DEVELOPED MODEL OF STEEL RESTRAINED ELEMENTS DESIGN FOR STABILITY BY THE COMPATIBLE ACTION OF TRANSVERSE BENDING AND TORSION
DOI:
https://doi.org/10.31650/2707-3068-2020-24-43-52Abstract
The main stages of the calculation of steel restrained flexible elements with initial
imperfections are considered according to the deformed scheme. Restraint can occur using
structures attached to the steel beam, such as profiled flooring, which is attached with self-tapping
screws. The goal to find and describe the features of beam operation under the combined action of
transverse bending and torsion was set on the basis of a new approach to the analysis of internal
force factors. The existing theoretical model has been improved to eliminate the deficiencies present
in it. A comparison of the methods for determining the bearing capacity of flexible elements by
stability was carried out using examples. It was proposed to increase material savings by detailing
the calculation. The moments to which you need to pay attention when calculating the restrained
elements, especially the purlins of a light inclined roof, were highlighted to match the constructed
model with the real work of beams with complex resistance. The complexity of the mathematical
description of the bending-torsional bimoment function often leads to simplifications and analytical
errors in the process of determining the internal forces, which depend on the function of the rod
angle of rotation. Therefore, it was decided to clarify the model for determining the bearing
capacity of restrained steel elements of various cross-sections. The tasks of identifying the causes
and consequences of the occurrence of torsion, studying methods of control or minimization require
further theoretical research and solutions.

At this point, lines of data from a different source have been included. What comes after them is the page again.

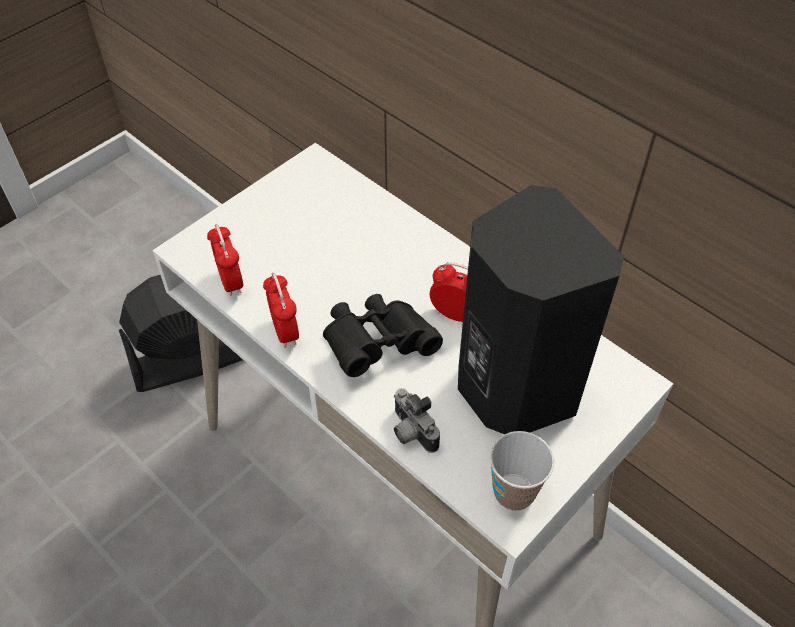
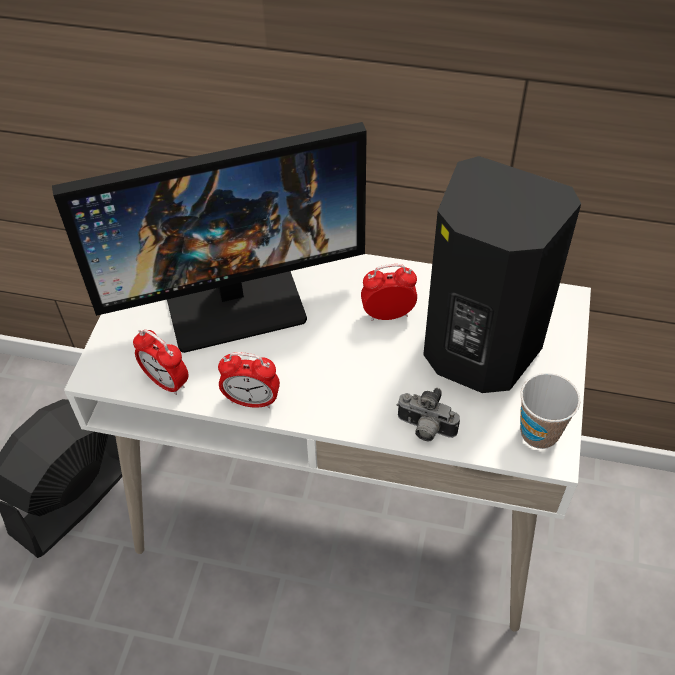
camera: 30 degrees left, 0 degrees up
(285, 331) = (252, 400): alarm clock -> alarm clock turned 150 degrees clockwise
(337, 236) = (233, 296): none -> monitor
(378, 345) = (342, 371): black binoculars -> none

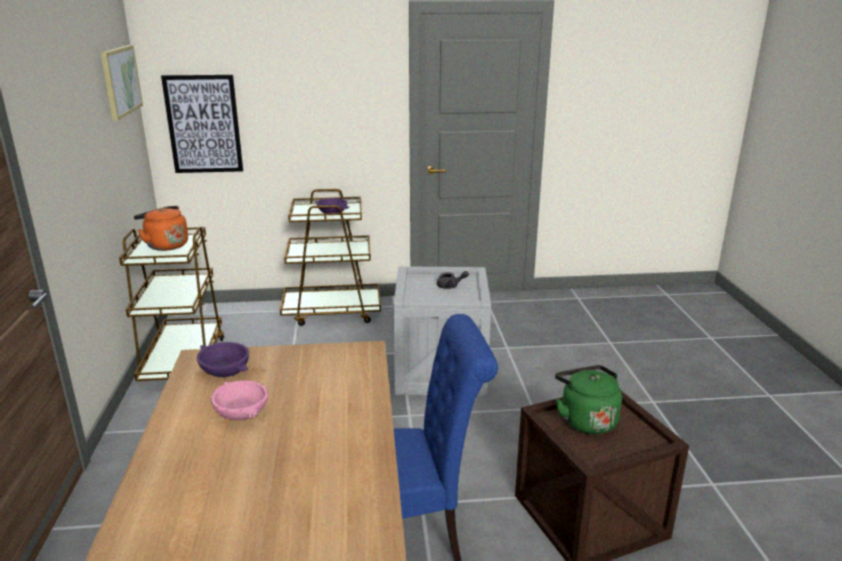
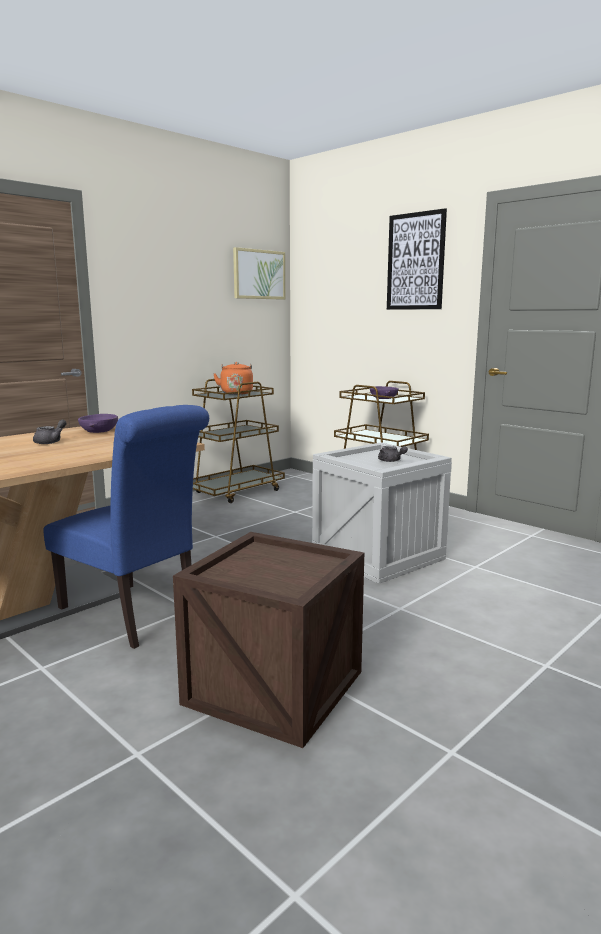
camera: 50 degrees right, 10 degrees down
(203, 124) = (323, 317): picture -> picture (415, 261)
(240, 412) = (51, 442): pink bowl -> grey teapot
(585, 420) = (280, 560): green kettle -> none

It is proved that the calculated bimoment depends not
only on the load, its eccentricity, the elastic bending-torsional constant of the cross-section and span
of the beam, but also on the stiffness of the structures laterally attached to the beam. The optimal
cross-sectional shape of the rolled purlin for an inclined roof was justified, namely the I-beam, due
to a decrease in the negative effect of the torsion load.